In an ideal world you should have re-estimated when it was apparent that you were going to cut corners. A pile of "then fix it" work (preferably thought through in advance, rather than reacting to a stream of bugs) would account for the difference (plus a bit) between the new and original estimates. You'd have been able to count all of that towards your velocity. That pretty much never happens though, if you're dropping testing and reviews in the desperate rush to production then there's no hope you're going to pause for long enough to do that! You don't sit down and carefully plan through what corners you're going to cut, and what the implications are, you just get the work out the door.

This all still holds true for the general case of release bugs, it's just more obviously wrong when you consider it in the context of this kind of project, as the outcomes are so extreme. You're supposed to be aiming for producing defect free code, and a failure to do that should not make it look like you got more work done.

So, am I saying you shouldn't count bugs towards velocity? Well, it's not that simple.

Sometimes you've inherited a huge pile of bugs from the past, with no immediate urgency for a fix. Those should be estimated and the product owner will schedule them as and when they feel they're important. Since they're now on the product backlog they should be counted towards velocity when they're completed.
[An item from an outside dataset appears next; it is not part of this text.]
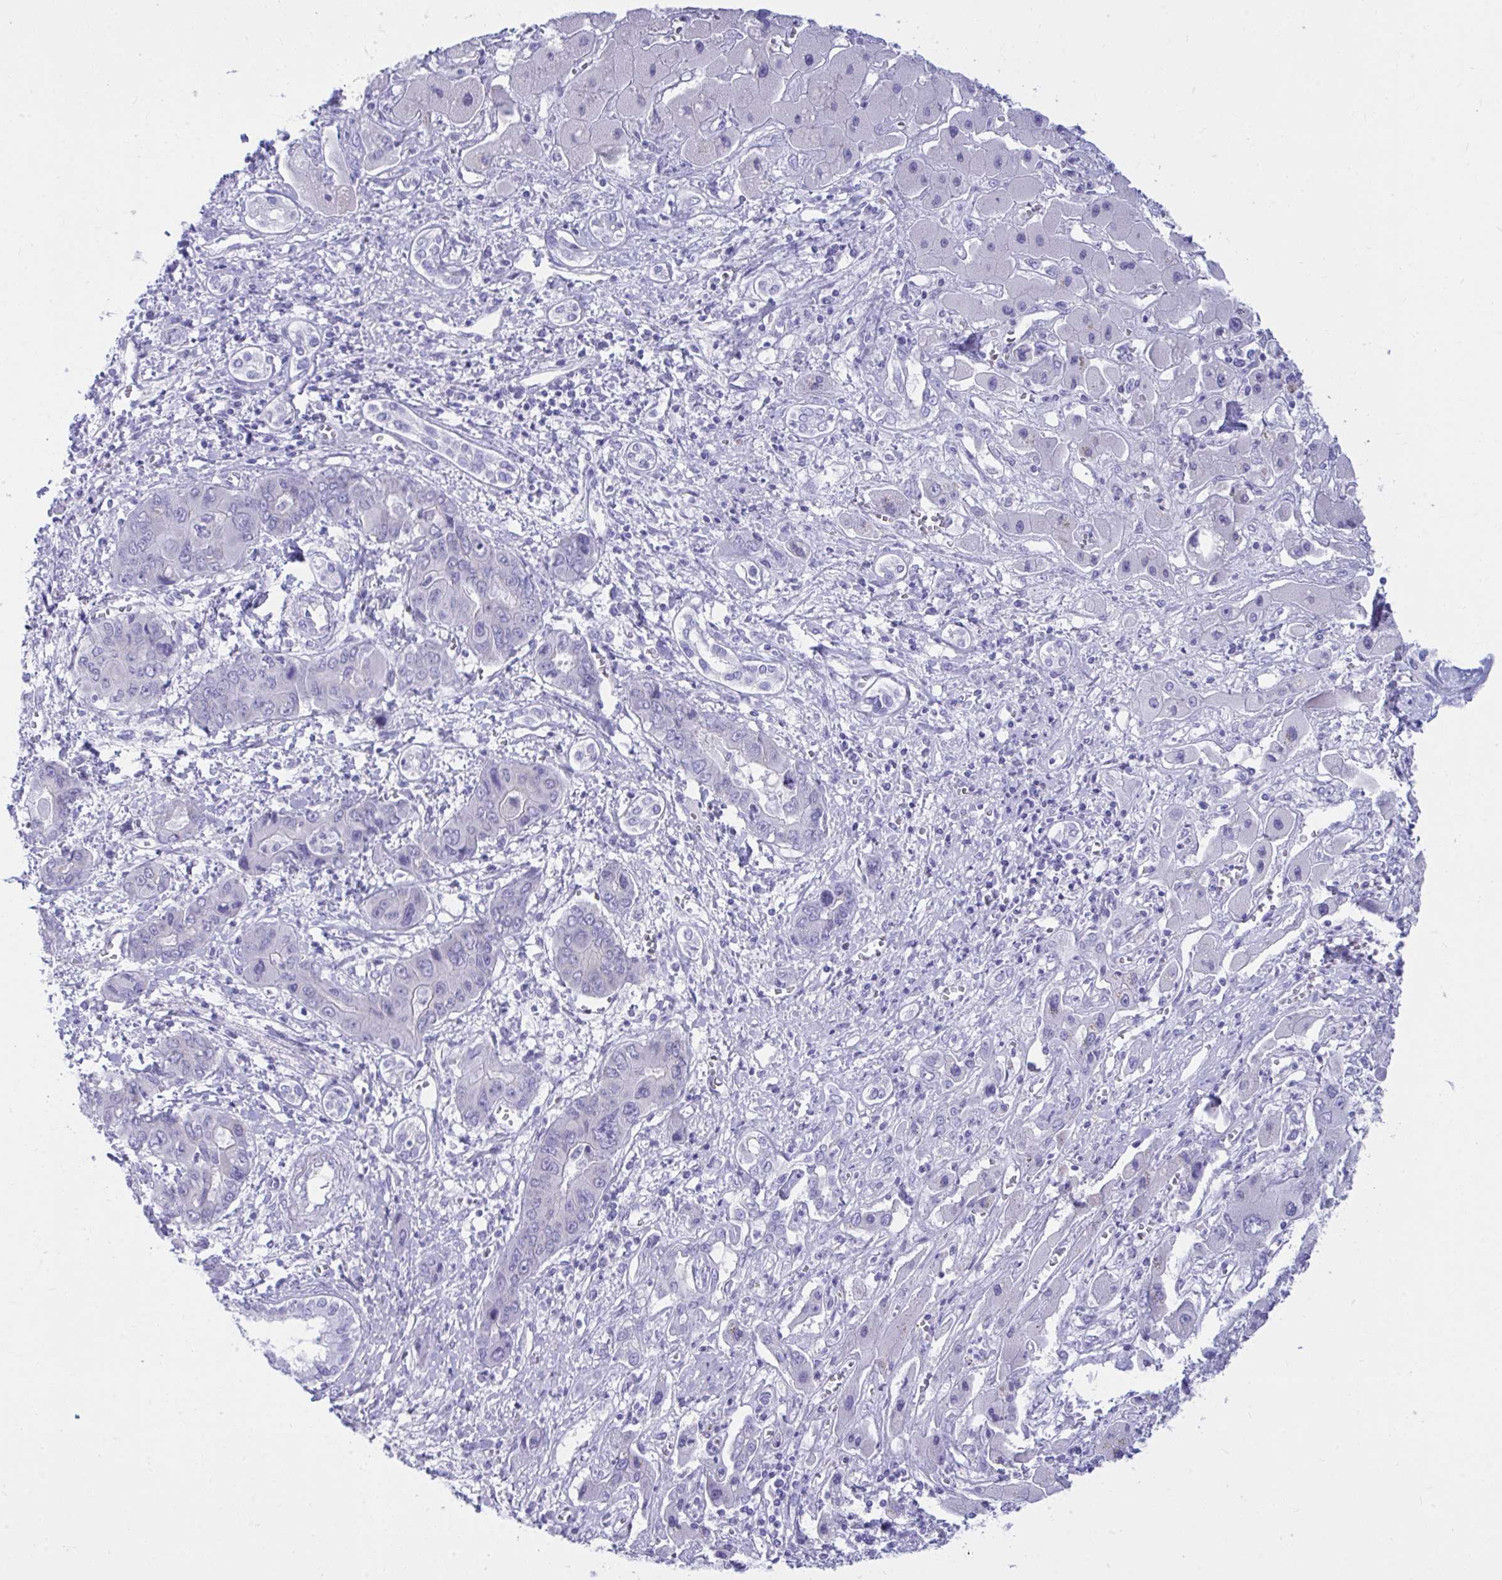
{"staining": {"intensity": "negative", "quantity": "none", "location": "none"}, "tissue": "liver cancer", "cell_type": "Tumor cells", "image_type": "cancer", "snomed": [{"axis": "morphology", "description": "Cholangiocarcinoma"}, {"axis": "topography", "description": "Liver"}], "caption": "Immunohistochemistry of human liver cancer (cholangiocarcinoma) displays no staining in tumor cells.", "gene": "SHISA8", "patient": {"sex": "male", "age": 67}}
As and when new bugs come up, it's up to the product owner. If the product owner wants to defer fixing the bug (and this shouldn't be the norm), then yes, it goes into the product backlog and will be counted towards velocity when it eventually gets done in a sprint. If they want it fixed in the current sprint (which should be the normal case for newly introduced defects) then it must not be counted, since it isn't progress towards the product backlog and is a result of failing to fully deliver a previous sprint.